Царевич вскочил в ужасе. Федоска тоже встал, повалился ему в ноги, обнял их и возопил с неистовою и непреклонною, точно грозящею, мольбою:
– Призри, помилуй раба твоего! Все, все, все тебе отдам! Отцу твоему не давал, сам хотел, для себя, сам думал патриархом быть; а теперь не хочу, не надо мне, не надо ничего!.. Все – тебе, миленький, радость моя, друг сердечный, свет Алешенька! Полюбил я тебя!.. Будешь царем и патриархом вместе! Соединишь земное и небесное, венец Константинов, белый клобук, с венцом Мономаховым! Будешь больше всех царей на земле! Ты – первый, ты – один! Ты да Бог!.. А я – раб твой, пес твой, червь у ног твоих, Федоска мизерный! Ей, ваше величество, яко самого Христа ножки твои объемля, кланяюсь!
Он поклонился ему до земли, и черные крылья рясы распростерлись, как исполинские крылья нетопыря, и алмазная панагия с портретом царя и распятием, ударившись об пол, звякнула. Омерзение наполнило душу царевича, холод пробежал по телу его, как от прикосновения гадины. Он хотел оттолкнуть его, ударить, плюнуть в лицо, но не мог пошевелиться, как будто в оцепенении страшного сна. И ему казалось, что уже не плут «Федоска мизерный», а кто-то сильный, грозный, царственный лежит у ног его – тот, кто был орлом и стал ночным нетопырем – не сама ли Церковь, царству покоренная, обесчещенная? И сквозь омерзение, сквозь ужас безумный восторг, упоение властью кружили ему голову. Словно кто-то подымал его на черных исполинских крыльях ввысь, показывал все царства мира и всю славу их и говорил: «Все это дам тебе, если, падши, поклонишься мне».
Угли в камельке едва рдели под пеплом. Синее сердце спиртового пламени едва трепетало. И синее пламя лунной вьюги померкло за окнами. Кто-то бледными очами заглядывал в окна. И цветы мороза на стеклах белели, как призраки мертвых цветов.
Когда царевич опомнился, никого уже не было в комнате. Федоска исчез, точно сквозь землю провалился или рассеялся в воздухе.
«Что он тут врал? Что он бредил? – подумал Алексей, как будто просыпаясь от сна. – Белый клобук… Венец Мономахов… Сумасшествие, меленколия… И почем он знает, почем знает, что отец умрет? Откуда взял? Сколько раз в живых быть не чаяли, а Бог миловал…»

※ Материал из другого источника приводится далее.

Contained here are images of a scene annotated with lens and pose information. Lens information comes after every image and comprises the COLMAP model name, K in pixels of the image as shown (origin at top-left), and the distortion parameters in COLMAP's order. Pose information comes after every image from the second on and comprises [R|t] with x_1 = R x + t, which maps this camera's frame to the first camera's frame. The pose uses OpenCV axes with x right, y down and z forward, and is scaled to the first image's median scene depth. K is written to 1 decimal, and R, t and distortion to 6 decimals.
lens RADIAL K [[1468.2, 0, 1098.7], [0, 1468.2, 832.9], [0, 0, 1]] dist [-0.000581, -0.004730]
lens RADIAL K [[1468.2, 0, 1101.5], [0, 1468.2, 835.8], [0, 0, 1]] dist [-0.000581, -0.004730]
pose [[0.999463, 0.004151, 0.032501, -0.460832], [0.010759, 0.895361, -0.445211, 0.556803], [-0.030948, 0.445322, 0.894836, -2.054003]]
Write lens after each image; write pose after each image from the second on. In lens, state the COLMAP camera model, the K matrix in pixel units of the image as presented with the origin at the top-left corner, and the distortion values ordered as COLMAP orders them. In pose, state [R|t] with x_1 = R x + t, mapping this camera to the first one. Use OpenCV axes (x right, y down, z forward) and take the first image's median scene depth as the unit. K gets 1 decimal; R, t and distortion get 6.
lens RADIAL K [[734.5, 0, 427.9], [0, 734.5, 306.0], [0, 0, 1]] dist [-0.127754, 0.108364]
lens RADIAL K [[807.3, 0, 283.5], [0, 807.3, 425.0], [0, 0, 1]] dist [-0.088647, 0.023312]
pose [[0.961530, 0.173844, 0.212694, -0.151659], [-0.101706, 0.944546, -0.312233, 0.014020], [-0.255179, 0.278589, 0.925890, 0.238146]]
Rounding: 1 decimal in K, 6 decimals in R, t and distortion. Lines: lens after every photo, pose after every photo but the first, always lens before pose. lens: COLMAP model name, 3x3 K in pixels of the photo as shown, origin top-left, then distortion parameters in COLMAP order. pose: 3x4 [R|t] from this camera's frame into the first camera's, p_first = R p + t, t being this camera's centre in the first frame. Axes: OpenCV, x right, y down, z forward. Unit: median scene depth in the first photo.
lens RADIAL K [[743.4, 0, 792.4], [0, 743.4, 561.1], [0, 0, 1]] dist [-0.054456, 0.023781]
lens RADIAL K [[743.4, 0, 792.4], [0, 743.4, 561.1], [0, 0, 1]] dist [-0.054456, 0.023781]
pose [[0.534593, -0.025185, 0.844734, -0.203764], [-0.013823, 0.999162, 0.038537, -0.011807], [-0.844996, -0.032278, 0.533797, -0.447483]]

Вдруг вспомнил слова Кикина из давешней беседы:
– Отец твой не болен тяжко. Исповедуется и причащается нарочно, являя людям, что гораздо болен, а все притвор; тебя и других испытывает, каковы-то будете, когда его не станет. Знаешь басню: собралися мыши кота хоронить, скачут, пляшут, а он как прыгнет да цапнет – и пляска стала… Что же причащается, то у него закон на свою стать, не на мышиную…
Тогда от этих слов что-то стыдное и гадкое кольнуло царевичу сердце. Но он пропустил их мимо ушей нарочно: уж очень ему было весело, ни о чем не хотелось думать.